__Work to be completed__: What number of lines in the material contain the word "South"? Give that number alone.

┌─ Exercise materials

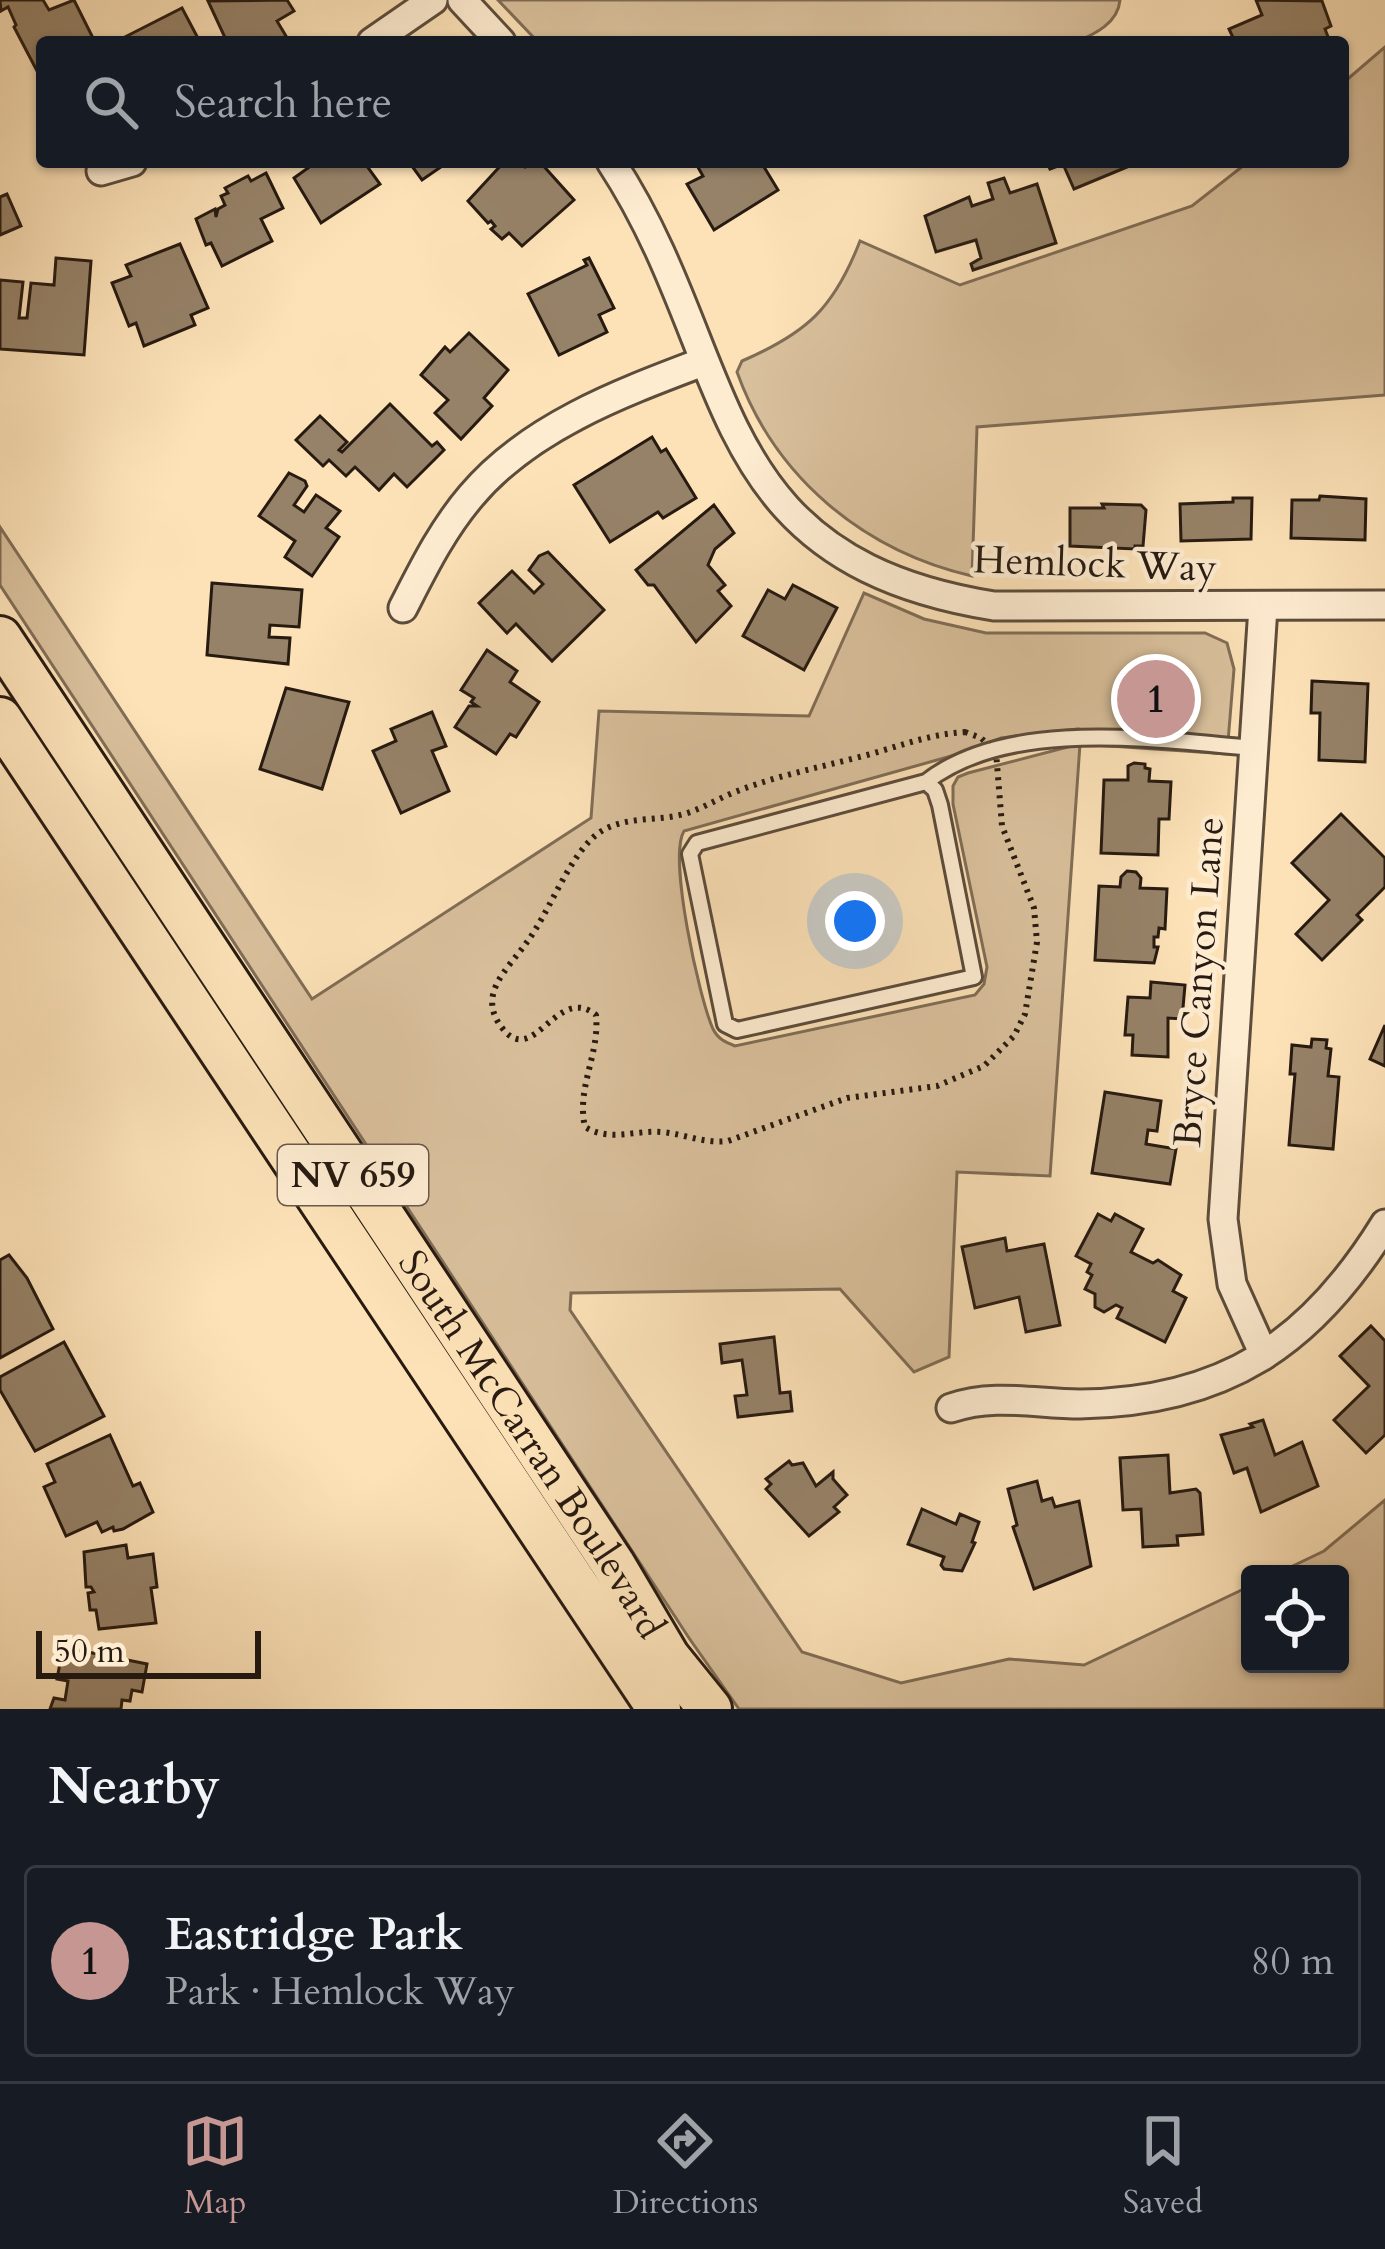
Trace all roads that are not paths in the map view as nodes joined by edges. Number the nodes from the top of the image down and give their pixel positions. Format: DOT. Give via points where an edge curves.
graph roads {
  1 [pos="434,0"];
  2 [pos="462,0"];
  3 [pos="381,36"];
  4 [pos="495,36"];
  5 [pos="111,168"];
  6 [pos="614,168"];
  7 [pos="101,171"];
  8 [pos="703,362"];
  9 [pos="1385,605"];
  10 [pos="1263,607"];
  11 [pos="403,608"];
  12 [pos="0,638"];
  13 [pos="0,719"];
  14 [pos="1254,748"];
  15 [pos="926,782"];
  16 [pos="1385,1224"];
  17 [pos="1264,1355"];
  18 [pos="951,1408"];
  19 [pos="659,1709"];
  20 [pos="710,1709"];
  1 -- 3 [label="street"];
  2 -- 4 [label="street"];
  5 -- 7 [label="street"];
  6 -- 8 [label="street, Hemlock Way" via="648,226"];
  8 -- 10 [label="street, Hemlock Way" via="766,484 830,545 909,586 994,606"];
  8 -- 11 [label="street" via="565,422 495,471 452,520"];
  9 -- 10 [label="street, Hemlock Way"];
  10 -- 14 [label="street, Bryce Canyon Lane"];
  12 -- 20 [label="main road, South McCarran Boulevard / NV 659" via="668,1657"];
  13 -- 19 [label="main road, South McCarran Boulevard / NV 659"];
  14 -- 15 [label="lane" via="1053,739 941,770"];
  14 -- 17 [label="street, Bryce Canyon Lane" via="1222,1219 1232,1284"];
  15 -- 15 [label="lane" via="697,843 690,854 725,1024 737,1030 974,977 940,805"];
  16 -- 17 [label="street" via="1334,1298"];
  17 -- 18 [label="street" via="1158,1397 1074,1404 988,1399"];
}
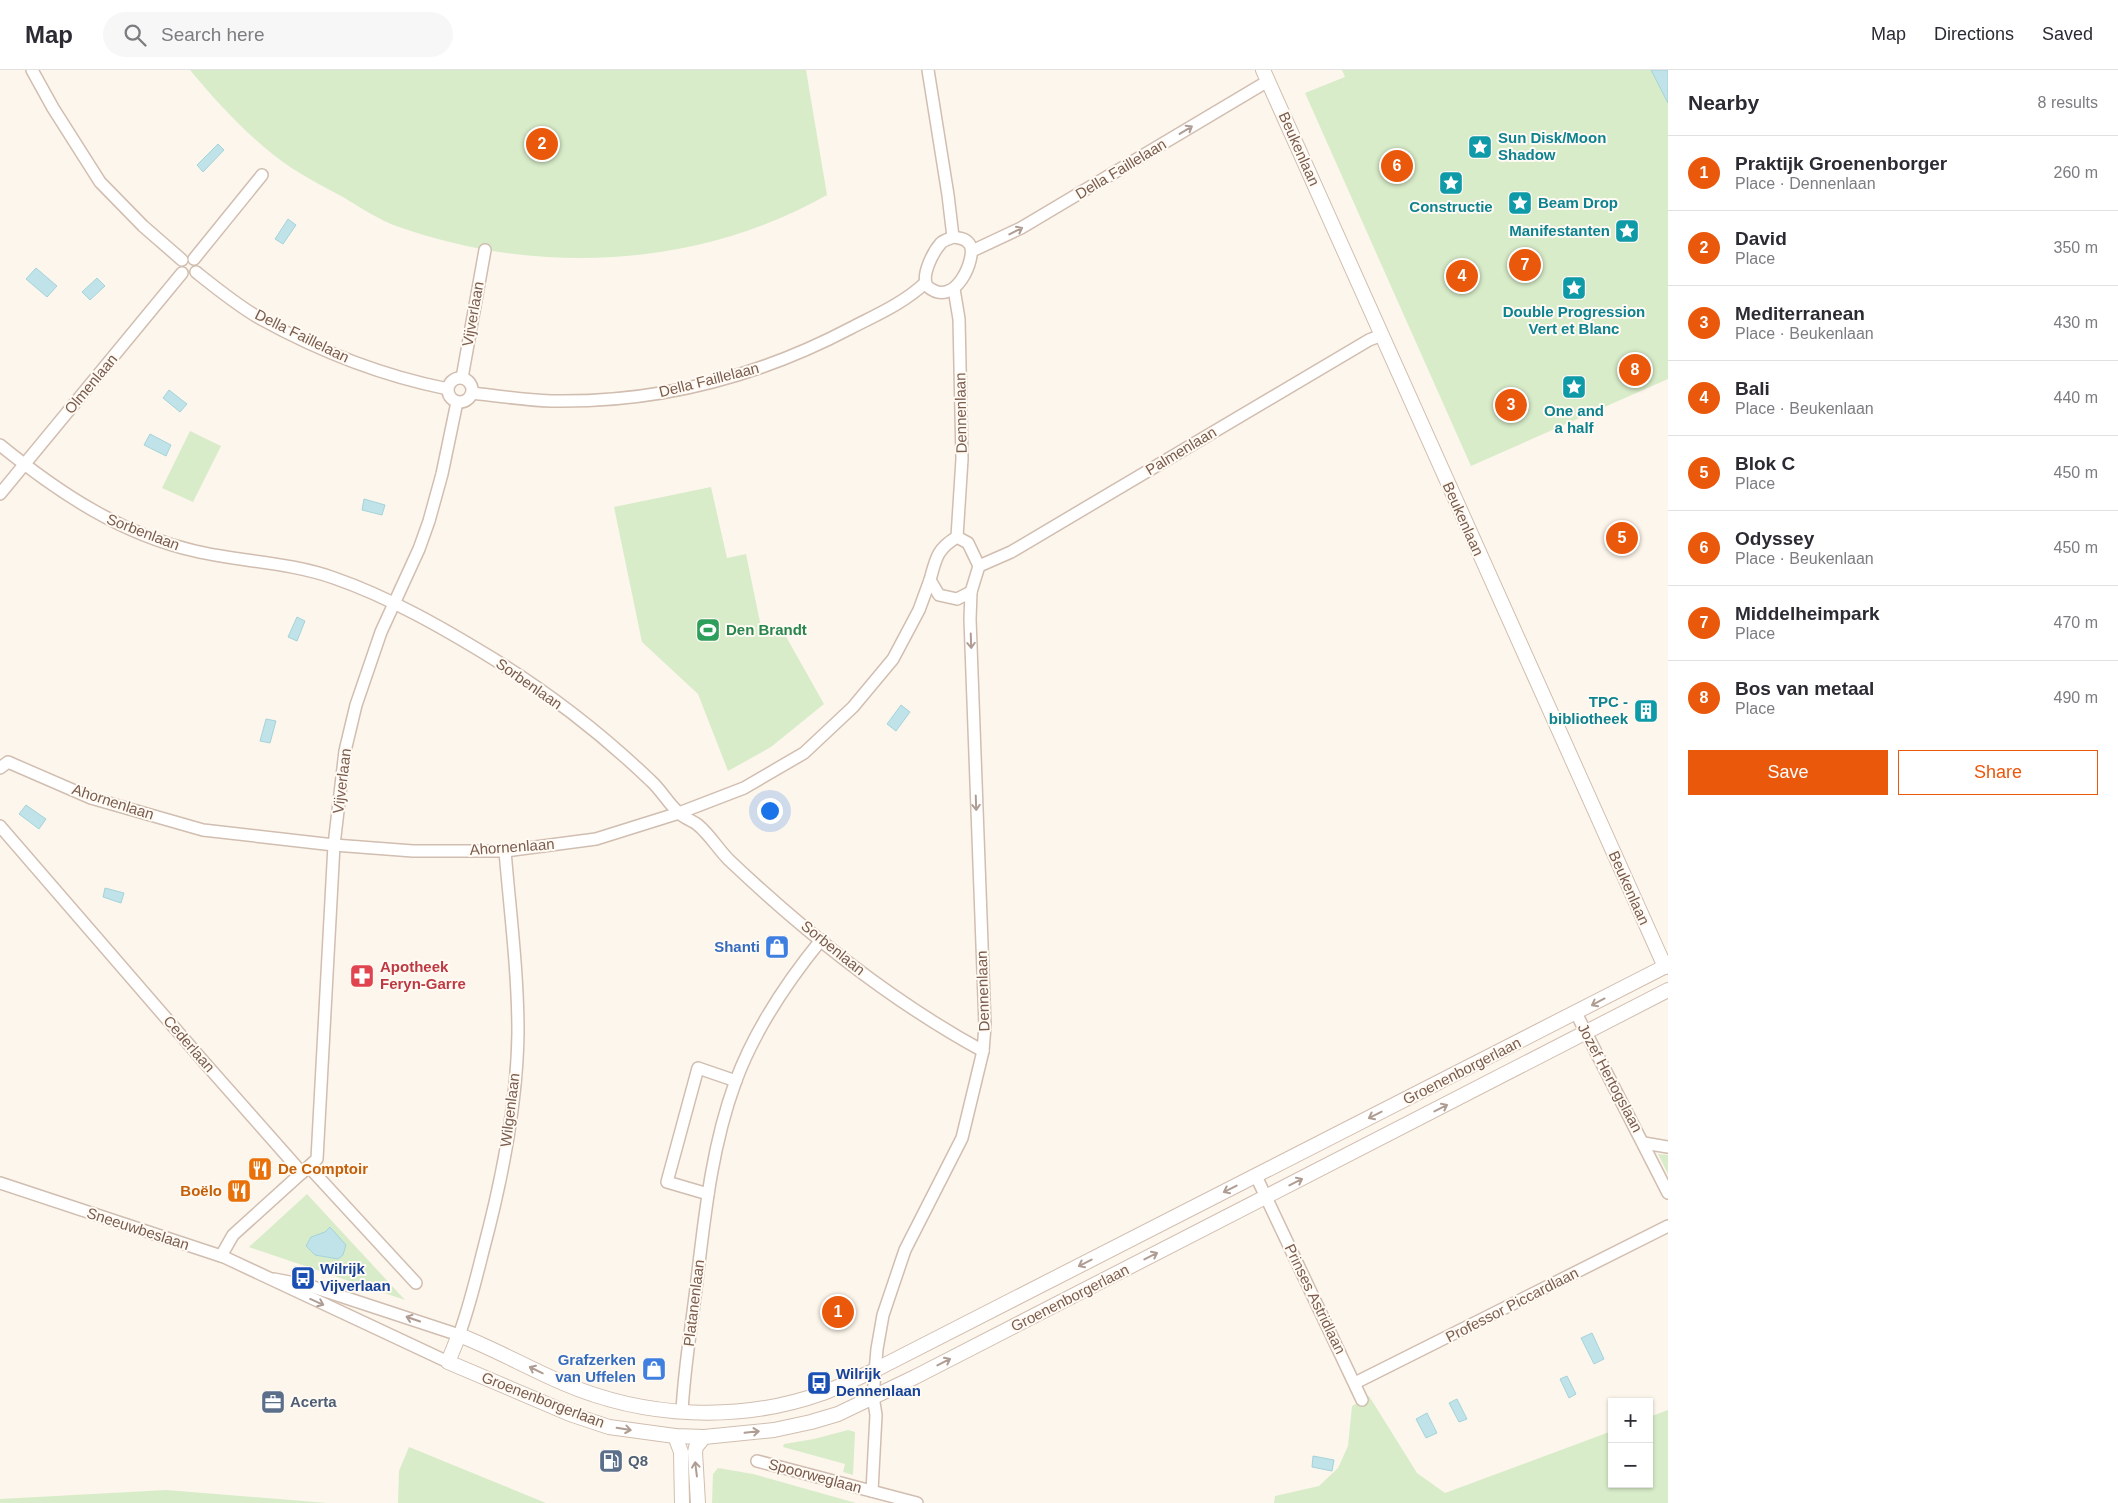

└─

__Task answer__: 2